A traditional instrument is designed to collect data from an environment, or from a unit under test, and to display information to a user based on the collected data. Such an instrument may employ a transducer to sense changes in a physical parameter such as temperature or pressure, and to convert the sensed information into electrical signals such as voltage or frequency variations. The term “instrument” may also cover a physical or software device that performs an analysis on data acquired from another instrument and then outputs the processed data to display or recording means. This second category of instruments includes oscilloscopes, spectrum analyzers and digital millimeters. The types of source data collected and analyzed by instruments may thus vary widely, including both physical parameters such as temperature, pressure, distance, light and sound frequencies and amplitudes, and also electrical parameters including voltage, current and frequency.
A virtual instrument (VI) is defined as an industry-standard computer equipped with user-friendly application software, cost-effective hardware and driver software that together perform the functions of traditional instruments. Simulated physical instruments are called virtual instruments (VIs). Virtual instrumentation software based on user requirements defines general-purpose measurement and control hardware functionality. With virtual instrumentation, engineers and scientists reduce development time, design higher quality products, and lower their design costs. In test, measurement and control, engineers have used virtual instrumentation to downsize automated test equipment (ATE) while experiencing up to a several times increase in productivity gains at a fraction of the cost of traditional instrument solutions.

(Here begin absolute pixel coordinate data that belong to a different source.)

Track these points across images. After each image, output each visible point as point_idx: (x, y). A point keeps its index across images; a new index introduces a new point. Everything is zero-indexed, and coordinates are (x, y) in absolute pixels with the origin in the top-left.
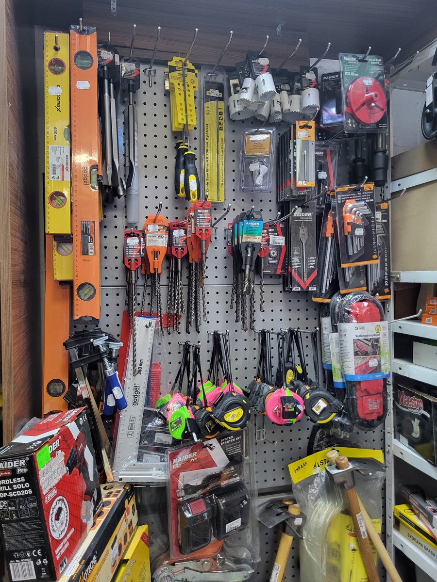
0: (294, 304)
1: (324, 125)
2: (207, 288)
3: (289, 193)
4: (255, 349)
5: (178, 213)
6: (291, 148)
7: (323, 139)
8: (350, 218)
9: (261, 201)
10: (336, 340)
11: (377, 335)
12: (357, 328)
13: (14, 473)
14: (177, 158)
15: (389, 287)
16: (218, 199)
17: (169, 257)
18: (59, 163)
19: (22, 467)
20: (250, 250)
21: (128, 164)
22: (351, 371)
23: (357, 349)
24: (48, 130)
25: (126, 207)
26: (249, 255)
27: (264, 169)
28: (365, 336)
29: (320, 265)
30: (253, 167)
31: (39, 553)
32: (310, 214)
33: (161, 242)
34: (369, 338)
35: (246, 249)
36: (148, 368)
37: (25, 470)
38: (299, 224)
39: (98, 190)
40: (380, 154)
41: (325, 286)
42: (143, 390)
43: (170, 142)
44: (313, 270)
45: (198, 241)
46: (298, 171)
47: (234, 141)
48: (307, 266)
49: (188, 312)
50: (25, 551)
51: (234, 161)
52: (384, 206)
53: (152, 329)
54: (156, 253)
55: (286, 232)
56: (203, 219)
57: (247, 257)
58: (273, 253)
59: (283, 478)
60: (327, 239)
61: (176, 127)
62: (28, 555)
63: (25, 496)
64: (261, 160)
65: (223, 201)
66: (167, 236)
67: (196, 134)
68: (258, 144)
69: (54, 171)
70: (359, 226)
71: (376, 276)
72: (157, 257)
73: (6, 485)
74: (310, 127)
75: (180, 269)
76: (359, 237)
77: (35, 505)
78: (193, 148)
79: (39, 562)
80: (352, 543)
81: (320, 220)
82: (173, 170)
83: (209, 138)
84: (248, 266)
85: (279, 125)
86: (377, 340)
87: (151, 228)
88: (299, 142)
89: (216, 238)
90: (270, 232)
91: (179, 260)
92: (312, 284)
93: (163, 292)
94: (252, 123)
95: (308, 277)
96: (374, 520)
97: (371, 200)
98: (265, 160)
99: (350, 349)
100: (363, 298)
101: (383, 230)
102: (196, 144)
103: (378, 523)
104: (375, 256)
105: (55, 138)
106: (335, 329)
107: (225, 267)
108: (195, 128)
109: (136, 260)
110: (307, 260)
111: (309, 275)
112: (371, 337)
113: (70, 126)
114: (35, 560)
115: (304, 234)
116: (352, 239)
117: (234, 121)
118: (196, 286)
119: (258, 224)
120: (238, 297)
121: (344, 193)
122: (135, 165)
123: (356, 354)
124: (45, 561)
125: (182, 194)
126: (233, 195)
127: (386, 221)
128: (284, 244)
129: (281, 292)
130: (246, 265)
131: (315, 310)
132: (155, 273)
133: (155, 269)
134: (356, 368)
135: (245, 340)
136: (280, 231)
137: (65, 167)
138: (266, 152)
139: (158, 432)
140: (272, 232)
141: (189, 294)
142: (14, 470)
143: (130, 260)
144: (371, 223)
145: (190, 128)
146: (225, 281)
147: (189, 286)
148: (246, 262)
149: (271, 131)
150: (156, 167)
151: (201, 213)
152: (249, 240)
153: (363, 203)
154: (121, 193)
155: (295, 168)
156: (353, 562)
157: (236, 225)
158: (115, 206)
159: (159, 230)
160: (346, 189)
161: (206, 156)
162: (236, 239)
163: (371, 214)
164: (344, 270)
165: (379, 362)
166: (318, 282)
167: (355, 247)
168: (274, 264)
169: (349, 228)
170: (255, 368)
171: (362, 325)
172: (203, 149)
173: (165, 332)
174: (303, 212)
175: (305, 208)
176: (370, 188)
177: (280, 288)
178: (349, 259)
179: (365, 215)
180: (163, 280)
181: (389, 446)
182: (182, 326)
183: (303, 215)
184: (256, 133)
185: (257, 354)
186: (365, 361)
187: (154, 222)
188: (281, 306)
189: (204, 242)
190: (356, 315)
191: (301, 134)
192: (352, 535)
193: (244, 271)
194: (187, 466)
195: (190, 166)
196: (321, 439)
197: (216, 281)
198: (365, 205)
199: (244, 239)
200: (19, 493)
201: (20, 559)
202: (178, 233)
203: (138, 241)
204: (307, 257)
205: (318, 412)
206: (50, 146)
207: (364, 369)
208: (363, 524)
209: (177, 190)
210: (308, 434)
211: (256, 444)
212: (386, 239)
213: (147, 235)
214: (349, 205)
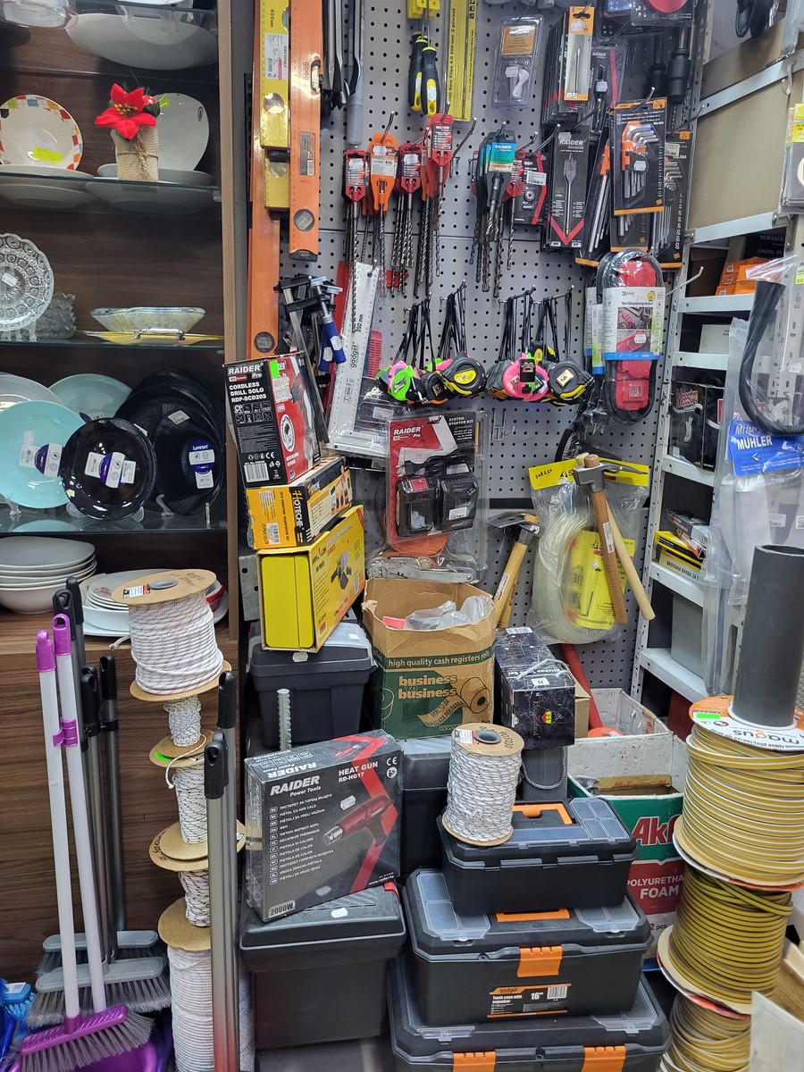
0: (554, 270)
1: (609, 13)
2: (442, 241)
3: (555, 110)
4: (498, 325)
5: (411, 136)
6: (562, 46)
7: (608, 35)
8: (632, 146)
9: (520, 123)
10: (600, 315)
11: (649, 304)
12: (625, 294)
13: (249, 378)
14: (412, 57)
15: (680, 251)
16: (463, 117)
17: (397, 193)
18: (276, 58)
19: (257, 372)
20: (497, 181)
21: (351, 63)
22: (612, 348)
23: (622, 320)
24: (264, 13)
25: (345, 124)
26: (495, 188)
27: (524, 75)
28: (634, 304)
29: (589, 214)
30: (511, 72)
31: (272, 455)
32: (581, 143)
33: (388, 170)
34: (638, 306)
35: (493, 181)
36: (368, 325)
37: (260, 375)
38: (566, 156)
39: (319, 95)
40: (681, 57)
41: (594, 243)
42: (362, 351)
43: (403, 34)
44: (579, 219)
45: (435, 168)
46: (567, 78)
47: (488, 35)
48: (571, 214)
49: (417, 267)
50: (259, 453)
51: (486, 64)
52: (685, 135)
53: (374, 279)
54: (382, 184)
55: (548, 168)
56: (442, 139)
57: (493, 190)
58: (530, 195)
59: (522, 490)
60: (601, 177)
61: (414, 12)
62: (262, 457)
63: (260, 400)
64: (520, 61)
65: (468, 120)
66: (396, 164)
67: (438, 23)
68: (519, 39)
69: (270, 66)
70: (641, 158)
71: (662, 235)
72: (384, 189)
73: (242, 390)
74: (588, 16)
75: (410, 207)
76: (638, 172)
77: (269, 409)
78: (433, 43)
79: (272, 464)
80: (597, 561)
81: (594, 152)
82: (407, 74)
83: (455, 29)
84: (493, 202)
85: (552, 12)
86: (649, 311)
87: (377, 150)
88: (571, 36)
89: (457, 173)
90: (527, 166)
91: (410, 195)
92: (576, 238)
93: (388, 241)
94: (515, 8)
95: (571, 230)
96: (627, 540)
97: (660, 123)
98: (527, 62)
99: (614, 319)
100: (637, 255)
101: (680, 170)
102: (437, 38)
103: (632, 544)
104: (659, 202)
105: (272, 23)
106: (600, 298)
107: (467, 214)
108: (438, 15)
109: (359, 188)
110: (572, 205)
111: (573, 226)
112: (641, 306)
113: (289, 9)
114: (268, 462)
115: (570, 171)
116: (630, 175)
117: (490, 5)
118: (428, 231)
119: (510, 147)
120: (480, 249)
121: (627, 111)
122: (360, 64)
123: (620, 326)
124: (278, 464)
125: (417, 107)
126: (482, 113)
127: (685, 157)
128: (544, 184)
129: (537, 252)
130: (491, 201)
131: (581, 279)
132: (380, 210)
133: (380, 205)
134: (618, 344)
135: (487, 313)
136: (540, 166)
137: (283, 62)
138: (528, 50)
139: (376, 406)
140: (531, 166)
141: (420, 246)
142: (249, 375)
143: (352, 188)
144: (657, 154)
145: (431, 14)
146: (464, 232)
147: (420, 235)
148: (491, 197)
149: (537, 21)
150: (385, 69)
151: (440, 130)
152: (497, 169)
153: (649, 126)
154: (344, 101)
155: (564, 74)
156: (596, 584)
157: (483, 149)
158: (332, 123)
159: (387, 154)
160: (629, 106)
161: (450, 55)
162: (481, 168)
163: (658, 142)
164: (618, 218)
165: (648, 338)
166: (585, 237)
167: (634, 187)
168: (530, 210)
169: (627, 160)
170: (497, 350)
171: (631, 289)
172: (446, 45)
173: (388, 294)
174: (573, 138)
175: (576, 133)
176: (661, 106)
177: (537, 246)
178: (625, 203)
179: (650, 143)
180: (388, 226)
181: (658, 461)
182: (409, 289)
183: (572, 143)
184: (518, 23)
185: (500, 332)
186: (630, 336)
187: (381, 142)
188: (536, 271)
189: (442, 168)
190: (626, 276)
191: (576, 26)
192: (597, 553)
193: (489, 209)
194: (409, 442)
195: (429, 67)
196: (573, 446)
197: (455, 232)
198: (652, 129)
199: (492, 167)
200: (254, 398)
201: (254, 461)
202: (411, 159)
203: (362, 164)
204: (572, 201)
205: (563, 383)
206: (266, 35)
207: (628, 345)
208: (610, 536)
209: (411, 101)
210: (558, 439)
211: (492, 444)
212: (682, 183)
213: (373, 160)
214: (632, 128)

Virtual instrumentation is necessary because it is flexible. It delivers instrumentation with the rapid adaptability required for today’s concept, product and process design, development and delivery. Only with virtual instrumentation, engineers and scientists can create the user-defined instruments required to keep up with the world’s demands. To meet the ever-increasing demand to innovate and deliver ideas and products faster, scientists and engineers are turning to advanced electronics, processors and software. Consider modern cell phones. Most of them contain the latest features of the last generation, including audio, a phone book and text messaging capabilities. New versions include a camera, MP3 player, and Bluetooth networking and Internet browsing.
Virtual instruments are defined by the user while traditional instruments have fixed vendor-defined functionality. In a conventional instrument, the set of components that comprise the instrument is fixed and permanently associated with each other. Nevertheless, there is some software that understands these associations. Thus the primary difference between a virtual instrument and a conventional instrument is merely that the associations within a virtual instrument are not fixed but rather managed by software.